• **JOB**
Beneath this sentence is a set of records; write each of them out exactly.

[Collection entries]

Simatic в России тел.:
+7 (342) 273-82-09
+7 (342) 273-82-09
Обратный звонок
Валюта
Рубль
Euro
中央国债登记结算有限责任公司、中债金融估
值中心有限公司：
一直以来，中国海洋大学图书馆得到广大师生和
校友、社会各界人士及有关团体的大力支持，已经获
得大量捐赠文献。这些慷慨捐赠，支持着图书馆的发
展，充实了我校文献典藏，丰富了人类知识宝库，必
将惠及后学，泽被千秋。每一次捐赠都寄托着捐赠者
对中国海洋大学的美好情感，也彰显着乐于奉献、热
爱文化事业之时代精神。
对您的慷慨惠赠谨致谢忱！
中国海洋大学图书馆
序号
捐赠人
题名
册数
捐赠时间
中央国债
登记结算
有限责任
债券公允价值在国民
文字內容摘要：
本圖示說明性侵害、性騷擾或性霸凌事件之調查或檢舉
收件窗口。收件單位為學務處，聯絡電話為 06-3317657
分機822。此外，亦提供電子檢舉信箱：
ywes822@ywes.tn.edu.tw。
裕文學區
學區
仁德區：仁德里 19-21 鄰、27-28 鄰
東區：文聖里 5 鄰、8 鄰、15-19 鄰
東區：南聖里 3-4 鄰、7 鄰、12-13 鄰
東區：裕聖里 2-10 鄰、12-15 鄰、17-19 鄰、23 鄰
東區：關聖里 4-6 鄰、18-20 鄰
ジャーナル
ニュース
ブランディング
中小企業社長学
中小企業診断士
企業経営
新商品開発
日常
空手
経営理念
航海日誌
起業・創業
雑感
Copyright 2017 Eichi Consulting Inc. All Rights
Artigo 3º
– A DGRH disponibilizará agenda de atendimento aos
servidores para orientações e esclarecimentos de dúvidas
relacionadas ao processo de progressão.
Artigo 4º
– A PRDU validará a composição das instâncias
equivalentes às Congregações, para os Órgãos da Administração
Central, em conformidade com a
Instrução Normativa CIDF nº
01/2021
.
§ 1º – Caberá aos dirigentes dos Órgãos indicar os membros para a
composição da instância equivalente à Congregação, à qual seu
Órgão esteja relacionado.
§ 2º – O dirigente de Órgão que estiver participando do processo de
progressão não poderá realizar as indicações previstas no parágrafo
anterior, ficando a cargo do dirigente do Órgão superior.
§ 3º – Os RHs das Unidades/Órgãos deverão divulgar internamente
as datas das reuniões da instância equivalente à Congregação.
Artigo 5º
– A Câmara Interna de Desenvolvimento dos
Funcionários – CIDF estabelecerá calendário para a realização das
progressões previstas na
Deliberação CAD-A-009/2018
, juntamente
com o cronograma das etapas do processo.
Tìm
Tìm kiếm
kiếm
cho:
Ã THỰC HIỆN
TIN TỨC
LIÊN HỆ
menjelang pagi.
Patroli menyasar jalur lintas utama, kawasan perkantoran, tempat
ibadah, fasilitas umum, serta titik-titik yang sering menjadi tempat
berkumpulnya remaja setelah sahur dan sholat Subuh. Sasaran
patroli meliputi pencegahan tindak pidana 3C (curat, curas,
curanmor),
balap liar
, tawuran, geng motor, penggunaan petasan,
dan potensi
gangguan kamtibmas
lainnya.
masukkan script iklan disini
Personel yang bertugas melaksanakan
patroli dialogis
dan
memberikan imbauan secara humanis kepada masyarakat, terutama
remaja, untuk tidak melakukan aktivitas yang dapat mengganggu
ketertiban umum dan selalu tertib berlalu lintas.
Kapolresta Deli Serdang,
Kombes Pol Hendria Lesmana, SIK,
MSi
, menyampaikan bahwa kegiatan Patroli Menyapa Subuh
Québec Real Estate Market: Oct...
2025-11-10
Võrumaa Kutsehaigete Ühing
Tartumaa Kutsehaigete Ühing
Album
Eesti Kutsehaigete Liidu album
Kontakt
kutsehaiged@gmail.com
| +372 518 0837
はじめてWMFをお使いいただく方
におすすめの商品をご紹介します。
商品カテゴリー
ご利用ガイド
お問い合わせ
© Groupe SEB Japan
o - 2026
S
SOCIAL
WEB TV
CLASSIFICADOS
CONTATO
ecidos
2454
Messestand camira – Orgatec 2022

• **ANSWER TO THIS PROBLEM**
Simatic в России тел.:
+7 (342) 273-82-09
+7 (342) 273-82-09
Обратный звонок
Валюта
Рубль
Euro
中央国债登记结算有限责任公司、中债金融估
值中心有限公司：
一直以来，中国海洋大学图书馆得到广大师生和
校友、社会各界人士及有关团体的大力支持，已经获
得大量捐赠文献。这些慷慨捐赠，支持着图书馆的发
展，充实了我校文献典藏，丰富了人类知识宝库，必
将惠及后学，泽被千秋。每一次捐赠都寄托着捐赠者
对中国海洋大学的美好情感，也彰显着乐于奉献、热
爱文化事业之时代精神。
对您的慷慨惠赠谨致谢忱！
中国海洋大学图书馆
序号
捐赠人
题名
册数
捐赠时间
中央国债
登记结算
有限责任
债券公允价值在国民
文字內容摘要：
本圖示說明性侵害、性騷擾或性霸凌事件之調查或檢舉
收件窗口。收件單位為學務處，聯絡電話為 06-3317657
分機822。此外，亦提供電子檢舉信箱：
ywes822@ywes.tn.edu.tw。
裕文學區
學區
仁德區：仁德里 19-21 鄰、27-28 鄰
東區：文聖里 5 鄰、8 鄰、15-19 鄰
東區：南聖里 3-4 鄰、7 鄰、12-13 鄰
東區：裕聖里 2-10 鄰、12-15 鄰、17-19 鄰、23 鄰
東區：關聖里 4-6 鄰、18-20 鄰
ジャーナル
ニュース
ブランディング
中小企業社長学
中小企業診断士
企業経営
新商品開発
日常
空手
経営理念
航海日誌
起業・創業
雑感
Copyright 2017 Eichi Consulting Inc. All Rights
Artigo 3º
– A DGRH disponibilizará agenda de atendimento aos
servidores para orientações e esclarecimentos de dúvidas
relacionadas ao processo de progressão.
Artigo 4º
– A PRDU validará a composição das instâncias
equivalentes às Congregações, para os Órgãos da Administração
Central, em conformidade com a
Instrução Normativa CIDF nº
01/2021
.
§ 1º – Caberá aos dirigentes dos Órgãos indicar os membros para a
composição da instância equivalente à Congregação, à qual seu
Órgão esteja relacionado.
§ 2º – O dirigente de Órgão que estiver participando do processo de
progressão não poderá realizar as indicações previstas no parágrafo
anterior, ficando a cargo do dirigente do Órgão superior.
§ 3º – Os RHs das Unidades/Órgãos deverão divulgar internamente
as datas das reuniões da instância equivalente à Congregação.
Artigo 5º
– A Câmara Interna de Desenvolvimento dos
Funcionários – CIDF estabelecerá calendário para a realização das
progressões previstas na
Deliberação CAD-A-009/2018
, juntamente
com o cronograma das etapas do processo.
Tìm
Tìm kiếm
kiếm
cho:
Ã THỰC HIỆN
TIN TỨC
LIÊN HỆ
menjelang pagi.
Patroli menyasar jalur lintas utama, kawasan perkantoran, tempat
ibadah, fasilitas umum, serta titik-titik yang sering menjadi tempat
berkumpulnya remaja setelah sahur dan sholat Subuh. Sasaran
patroli meliputi pencegahan tindak pidana 3C (curat, curas,
curanmor),
balap liar
, tawuran, geng motor, penggunaan petasan,
dan potensi
gangguan kamtibmas
lainnya.
masukkan script iklan disini
Personel yang bertugas melaksanakan
patroli dialogis
dan
memberikan imbauan secara humanis kepada masyarakat, terutama
remaja, untuk tidak melakukan aktivitas yang dapat mengganggu
ketertiban umum dan selalu tertib berlalu lintas.
Kapolresta Deli Serdang,
Kombes Pol Hendria Lesmana, SIK,
MSi
, menyampaikan bahwa kegiatan Patroli Menyapa Subuh
Québec Real Estate Market: Oct...
2025-11-10
Võrumaa Kutsehaigete Ühing
Tartumaa Kutsehaigete Ühing
Album
Eesti Kutsehaigete Liidu album
Kontakt
kutsehaiged@gmail.com
| +372 518 0837
はじめてWMFをお使いいただく方
におすすめの商品をご紹介します。
商品カテゴリー
ご利用ガイド
お問い合わせ
© Groupe SEB Japan
o - 2026
S
SOCIAL
WEB TV
CLASSIFICADOS
CONTATO
ecidos
2454
Messestand camira – Orgatec 2022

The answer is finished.